*** Opening of Input data ***

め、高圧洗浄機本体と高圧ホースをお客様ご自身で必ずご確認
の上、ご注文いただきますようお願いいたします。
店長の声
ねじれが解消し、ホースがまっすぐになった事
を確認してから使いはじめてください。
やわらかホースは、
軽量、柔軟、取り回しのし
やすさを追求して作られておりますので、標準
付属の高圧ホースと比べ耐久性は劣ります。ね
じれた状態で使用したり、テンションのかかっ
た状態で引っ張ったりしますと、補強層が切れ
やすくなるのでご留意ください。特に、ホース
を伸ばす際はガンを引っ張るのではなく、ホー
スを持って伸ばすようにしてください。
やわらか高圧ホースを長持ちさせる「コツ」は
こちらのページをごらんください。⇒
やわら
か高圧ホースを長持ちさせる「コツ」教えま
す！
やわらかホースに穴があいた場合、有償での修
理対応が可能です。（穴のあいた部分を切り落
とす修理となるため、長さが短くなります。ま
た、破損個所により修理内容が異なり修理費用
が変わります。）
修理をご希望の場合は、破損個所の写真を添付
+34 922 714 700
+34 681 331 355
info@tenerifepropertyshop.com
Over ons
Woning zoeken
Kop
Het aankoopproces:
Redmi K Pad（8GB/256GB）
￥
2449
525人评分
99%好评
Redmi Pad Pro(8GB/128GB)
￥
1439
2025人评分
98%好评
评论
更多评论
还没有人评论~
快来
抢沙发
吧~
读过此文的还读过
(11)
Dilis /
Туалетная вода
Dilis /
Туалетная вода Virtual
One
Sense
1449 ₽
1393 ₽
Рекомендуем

*** Close of Input data ***

_Task directions_
The task requires that all the material be restated word for word.

_Exercise answer_
め、高圧洗浄機本体と高圧ホースをお客様ご自身で必ずご確認
の上、ご注文いただきますようお願いいたします。
店長の声
ねじれが解消し、ホースがまっすぐになった事
を確認してから使いはじめてください。
やわらかホースは、
軽量、柔軟、取り回しのし
やすさを追求して作られておりますので、標準
付属の高圧ホースと比べ耐久性は劣ります。ね
じれた状態で使用したり、テンションのかかっ
た状態で引っ張ったりしますと、補強層が切れ
やすくなるのでご留意ください。特に、ホース
を伸ばす際はガンを引っ張るのではなく、ホー
スを持って伸ばすようにしてください。
やわらか高圧ホースを長持ちさせる「コツ」は
こちらのページをごらんください。⇒
やわら
か高圧ホースを長持ちさせる「コツ」教えま
す！
やわらかホースに穴があいた場合、有償での修
理対応が可能です。（穴のあいた部分を切り落
とす修理となるため、長さが短くなります。ま
た、破損個所により修理内容が異なり修理費用
が変わります。）
修理をご希望の場合は、破損個所の写真を添付
+34 922 714 700
+34 681 331 355
info@tenerifepropertyshop.com
Over ons
Woning zoeken
Kop
Het aankoopproces:
Redmi K Pad（8GB/256GB）
￥
2449
525人评分
99%好评
Redmi Pad Pro(8GB/128GB)
￥
1439
2025人评分
98%好评
评论
更多评论
还没有人评论~
快来
抢沙发
吧~
读过此文的还读过
(11)
Dilis /
Туалетная вода
Dilis /
Туалетная вода Virtual
One
Sense
1449 ₽
1393 ₽
Рекомендуем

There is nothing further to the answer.